S-Space College of Engineering/Engineering Practice School (공과대학/대학원) Dept. of Civil & Environmental Engineering (건설환경공학부) ICASP13
Life-cycle policies for large engineering systems under complete and partial observability
- Andriotis, Charalampos; Papakonstantinou, Kostas
- Issue Date
- 13th International Conference on Applications of Statistics and Probability in Civil Engineering(ICASP13), Seoul, South Korea, May 26-30, 2019
- Management of structures and infrastructure systems has gained significant attention in the pursuit of optimal inspection and maintenance life-cycle policies that are able to handle diverse deteriorating effects of stochastic nature and satisfy long-term objectives. Such sequential decision problems can be efficiently formulated along the premises of Markov Decision Processes (MDP) and Partially Observable Markov Decision Processes (POMDP), which describe agent-based acting in environments with Markovian dynamics, equipped with rewards, actions, and complete or partial observations. In systems with relatively low dimensional state and action spaces, MDPs and POMDPs can be satisfactorily solved using different dynamic programming algorithms, such as value iteration with or without synchronous updates and pointbased approaches for partial observability cases.

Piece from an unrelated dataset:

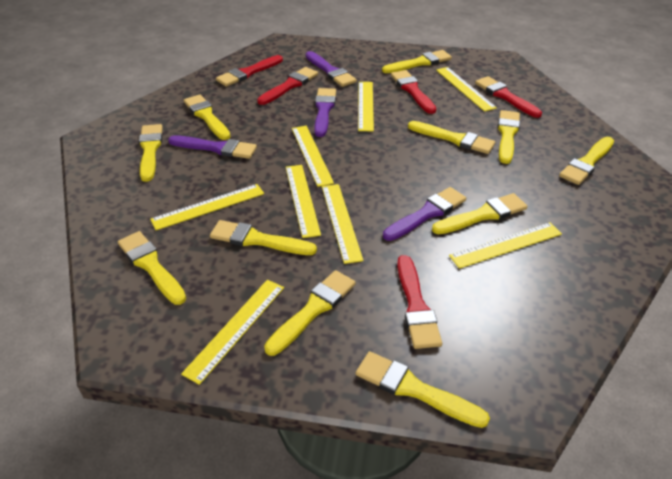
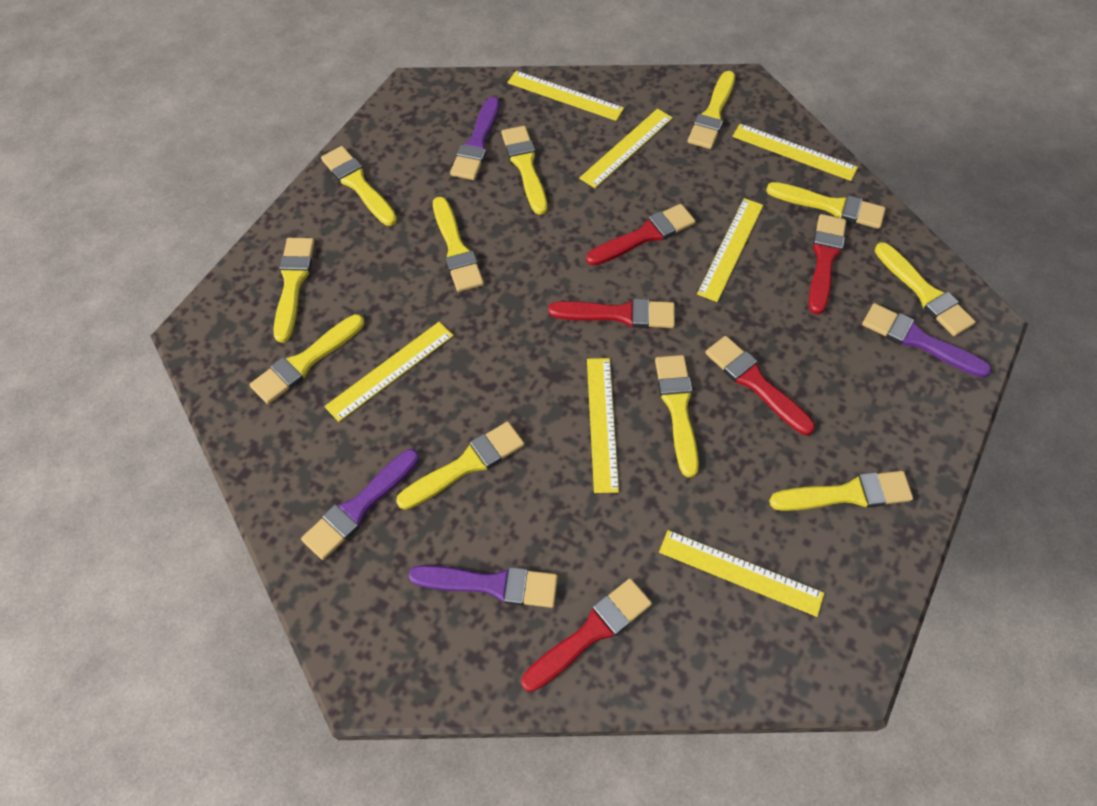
yellow ruler: 8 -> 7

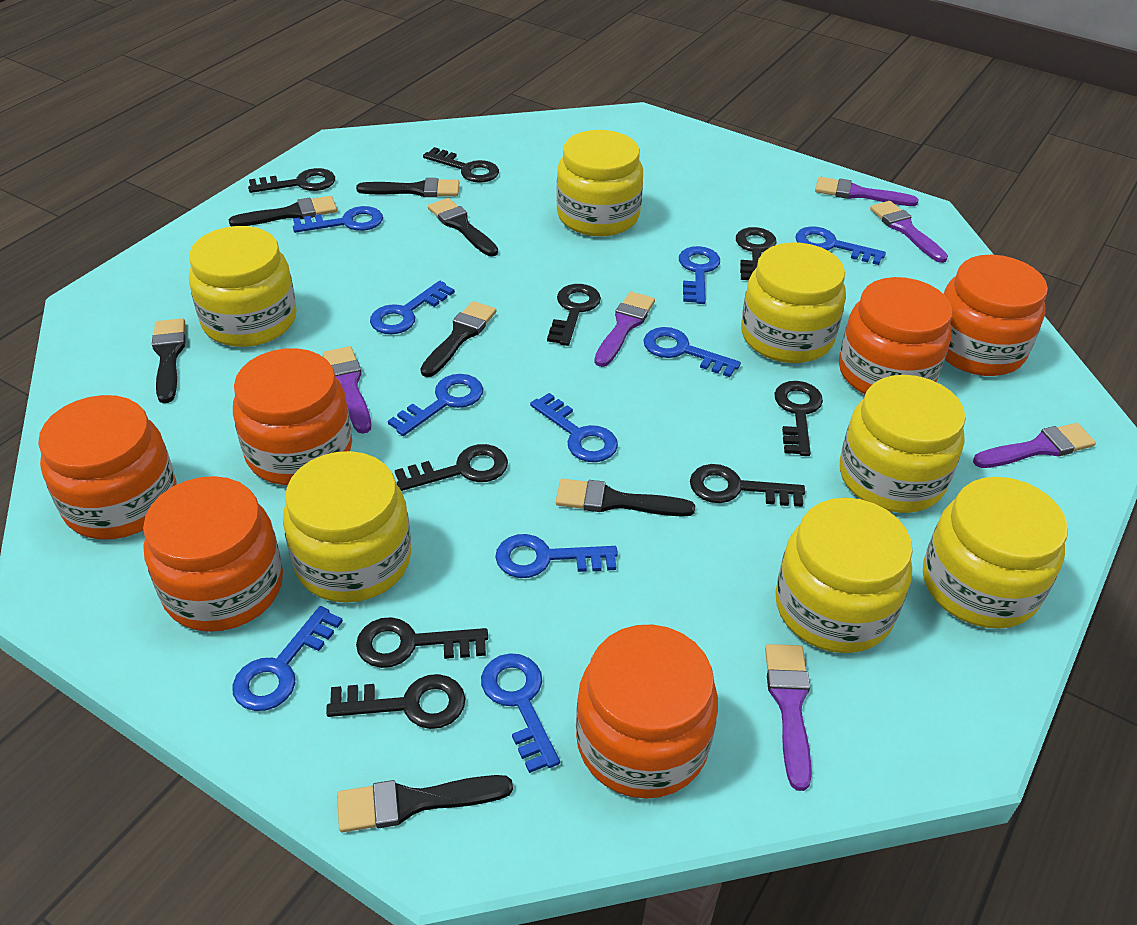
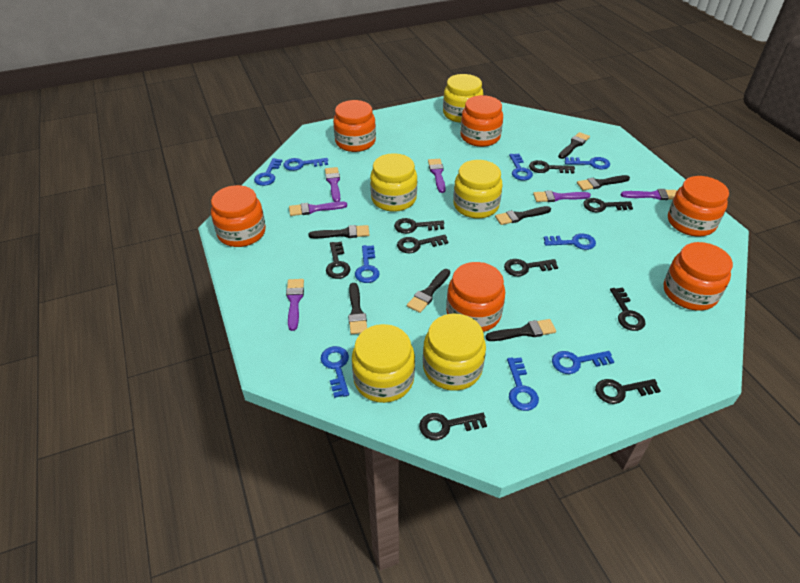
blue key: 10 -> 9
yellow jar: 7 -> 5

However, optimal planning for large systems with multiple components is computationally hard and severely suffers from the curse of dimensionality. Namely, the system states and actions can grow exponentially with the number of components, in the most general and adverse case, making the problem intractable by conventional dynamic programming schemes. In this work, Deep Reinforcement Learning (DRL) is implemented, with emphasis in the development and application of deep architectures, suitable for large engineering systems. The developed approach leverages componentwise information to prescribe component-wise actions, while maintaining global optimality on the system level. Thereby, the system life-cycle cost functions are efficiently parametrized for large state and action spaces through nonlinear approximations, enabling adept planning in complex decision problems. Results are presented for a multi-component system, evaluated against various condition-based policies.